Nicht alles was witzig gemeint ist, ist auch witzig, manches Mal ist es im schlimmsten Fall beleidigend, im besten Fall einfach nur blöd, und wer will den ein blödes Produkt kaufen? (Nach der Implikation der Werbenden, die Haltung gegenüber dem Produkt wird von der Werbebotschaft vorgegeben.)
Habet Mut, euch eures Verstandes zu bedienen, meine Damen und Herren Werbenden. Setzt auf Witz, Intelligenz und Offenheit, manchmal, gelingt es euch sogar, das will ich euch zugestehen. Die Kampagne des Joghurts „Macht zwar nicht schlanker, aber es schmeckt“ ist ehrlich und hat Witz. Warum versucht ihr denn andauernd, euere Kunden für blöder zu verkaufen als sie sind? Vielleicht bin ich etwas zu optimistisch, aber ich behaupte mal, es weiß doch jeder, daß er um keine Spur schlanker wird, wenn er ein 0,1% Fett- Joghurt ist, anstatt ein 3,6%. Das eine Joghurt macht es nun beim besten willen nicht mehr aus? Oder? An dieser Stelle will ich auch die Kampagne der Wiener Linien hervorheben, da sie nun wirklich ihre Kunden nicht für blöd verkauft, sondern die Alltagssituationen in all ihrem Witz und Groteske darstellt. Ich erinnere an das junge Mädchen, das im Morgengrauen vor der Tür ihrer Mutter steht, und zu ihr sagt, „Du hast doch gesagt mit dem letzten Bus!“ Leute, das kann was. Ich verstehe schon, daß nicht jede Kampagne unbedingt eine Meisterleistung sein kann, aber man wünscht sich halt schon etwas mehr Bemühen.
Ihr Damen und Herren Werbenden solltet endlich zur Kenntnis nehmen, daß ihr wertvollen und großflächigen Platz im öffentlichen Raum einnehmt, der ihr zugebener Maßen zwar bezahlt, aber das ist noch lange kein Grund, diesen mit Dummheiten zuzukleistern. Es gibt auch so etwas wie einen öffentlichen Auftrag, ja ja, schon gut, von Moral zu sprechen ist antiquiert und oberlehrerhaft. Das verlange ich auch nicht, mir ist schon klar, Werbegeld hat nun mal keine Moral, von Würde ganz zu schweigen, aber Dezenz. Und überhaupt, warum müssen wir Passanten uns denn alles gefallen lassen, nur weil es euch in euren dreimalkreativen Bureaus habt einfallen lassen?

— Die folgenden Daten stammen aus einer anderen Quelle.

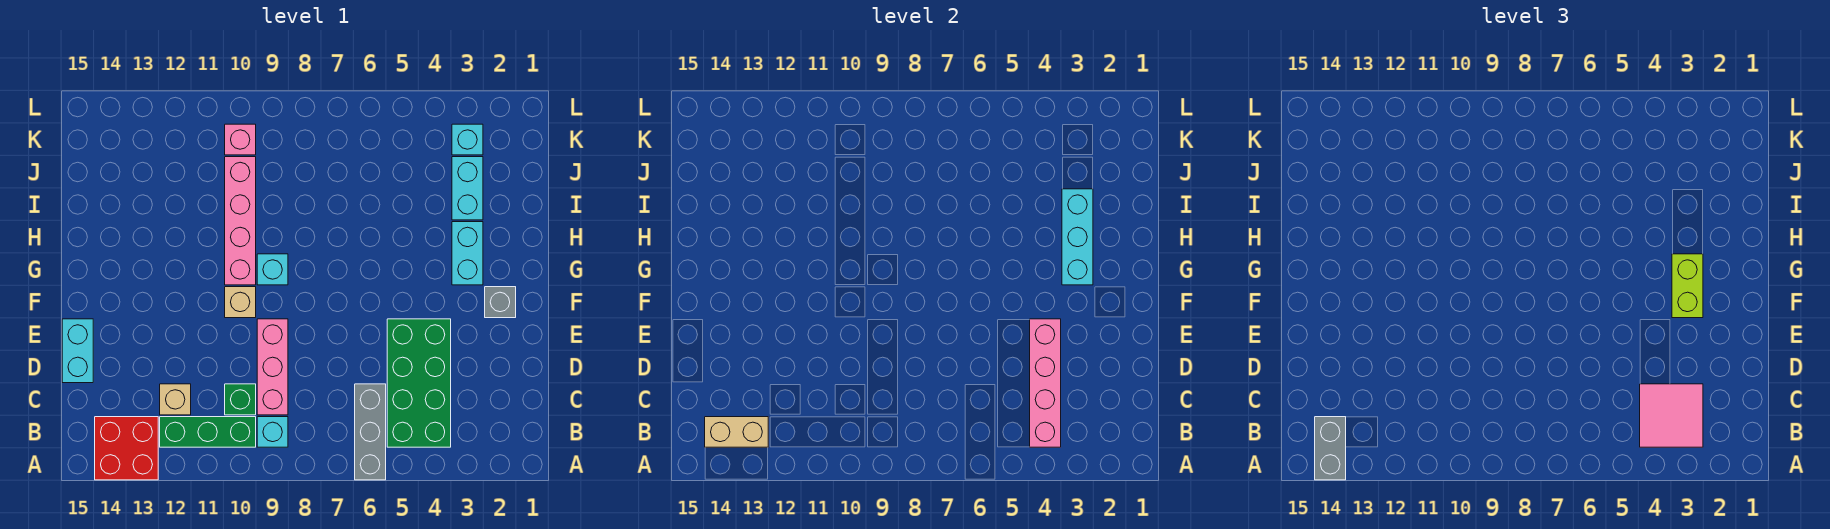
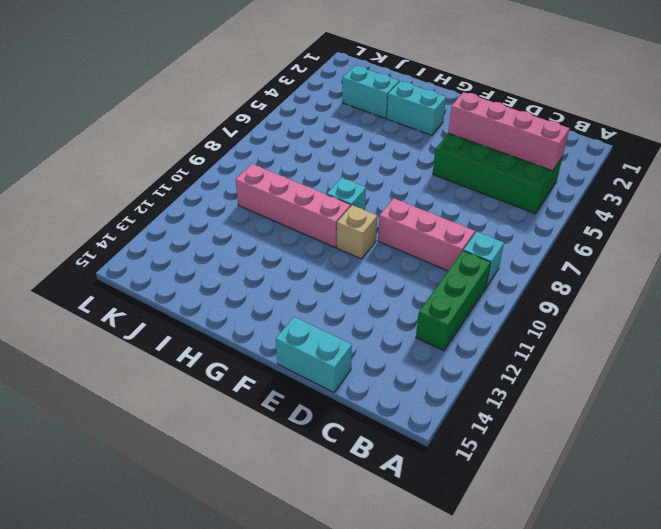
none -> grey 1x3 brick [355,384,386,480]
none -> red 2x2 brick [95,417,158,480]
none -> green 1x1 brick [225,384,256,415]

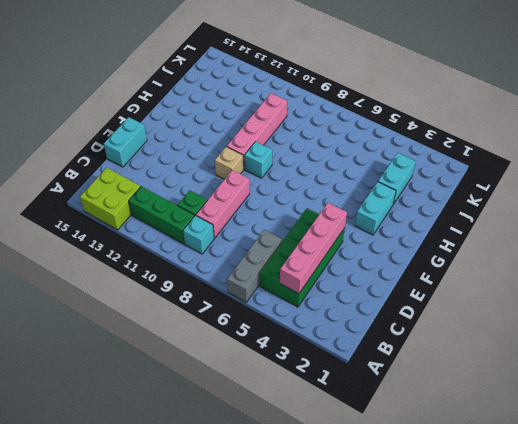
lime 2x2 brick [80,168,141,230] -> red 2x2 brick [95,417,158,480]
none -> tan 1x1 brick [160,384,191,415]
none -> grey 1x1 brick [485,287,516,318]
none -> cyan 1x1 brick [452,124,483,155]

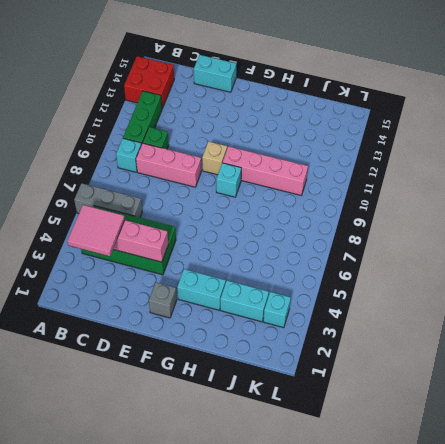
none -> tan 1x1 brick [160,384,191,415]
none -> pink 1x1 brick [225,124,256,155]
none -> tan 1x2 brick [705,417,768,447]

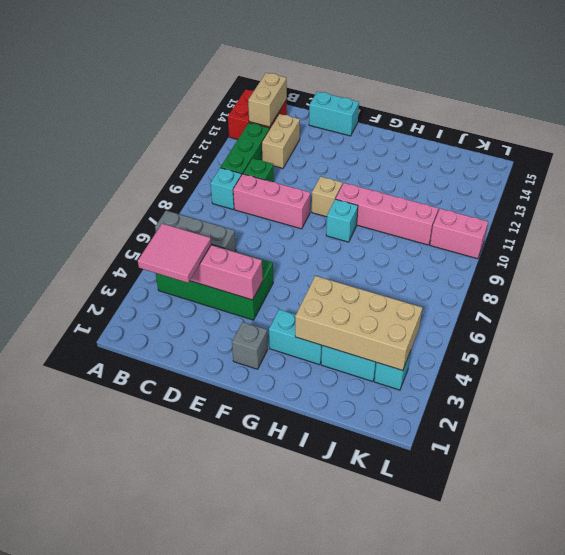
tan 1x2 brick [262,114,300,168] -> tan 1x1 brick [160,384,191,415]
tan 2x4 brick [295,276,422,371] -> cyan 1x3 brick [1062,189,1093,285]
pink 1x2 brick [430,209,488,259] -> pink 1x1 brick [225,124,256,155]
none -> grey 1x2 brick [1315,417,1346,480]
none -> lime 1x2 brick [1672,254,1703,318]

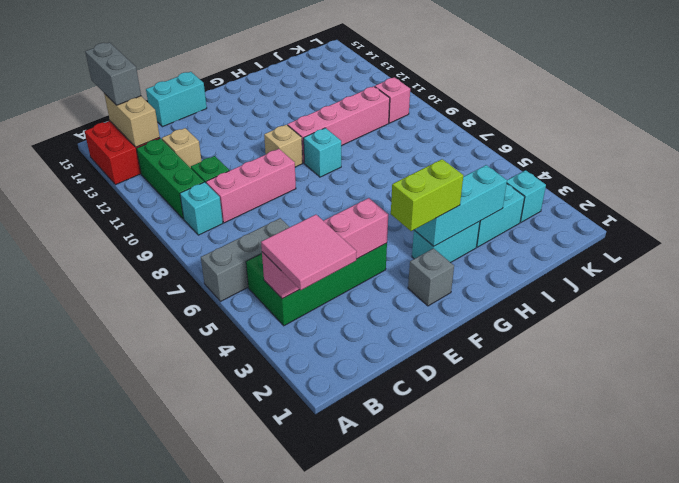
grey 1x2 brick [85,43,141,105] -> grey 1x2 brick turned to [1315,417,1346,480]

Ich rufe zur ultimativen Plakatschändung auf, wem ein Plakat nicht gefällt, oder wer sich beleidigt fühl, hat das recht dieses zu übertünchen! Mit blau, mit gelb mit weiß mit allen möglichen Farben. Machen wir uns die Stadt wieder zu eigen und gestalten sie wirklich bunt.

1 Kommentar:

Anonym hat gesagt…

soso, wir werbenden sind also ein hirnloser haufen. ich muss doch prtestieren.